Looted artefacts recovered in UK to go on display
Treasure trove of 900 items apparently collected in Co Tipperary
A hoard of late Bronze Age gold ornaments that was found at Mooghaun North, Co Clare, in 1854. The newly recovered treasure trove found in the UK includes medieval silver coins, military items and a Bronze Age axe and Bronze Age spear-head, all believed to have been illegally removed from Ireland between 2009 and 2012. Photograph: National Museum of Ireland
Treasure hunters using metal detectors are believed to have been behind the removal of nearly 900 artefacts, including a bronze age axe and medieval coins, from Ireland that have now been recovered in the UK.
“We know for a fact that metal detectors were used,” said Dr Ned Kelly, keeper of antiquities with the National Museum of Ireland, where the items will be displayed to the media tomorrow.
In confirming the recovery of the 899 items, the National Museum referred to them as having been looted and said, “The collection was amassed by an individual, now deceased, who operated in the Co Tipperary area with assistance from another person who did not reside within the jurisdiction.”
The treasure trove found in the UK includes medieval silver coins, military items and a Bronze Age axe and Bronze Age spear-head. All are believed to have been illegally removed from Ireland between 2009 and 2012.
“The most striking part is probably the coin hoard. It includes 28 medieval coins that were all found together as well as 30 silver coins that are also medieval.
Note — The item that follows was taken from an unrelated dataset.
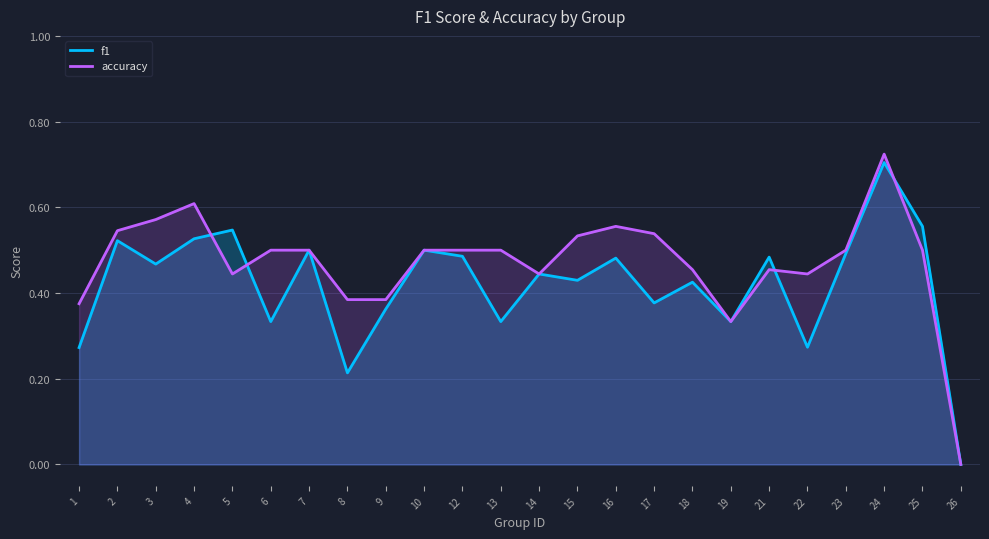

In accuracy, how many points are higher than both neighbors (excluding endpoints)?

4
There are coins dating from the reign of King John to Elizabeth I and from Georgian and Victorian times all of which suggests a range of finds were made,” Dr Kelly added.
The recovery of the items, which are believed to have been taken from a number of sites in Tipperary, was the culmination of an investigation that began last year after the British Museum was alerted to messages on the internet where metal detecting in Ireland was being discussed.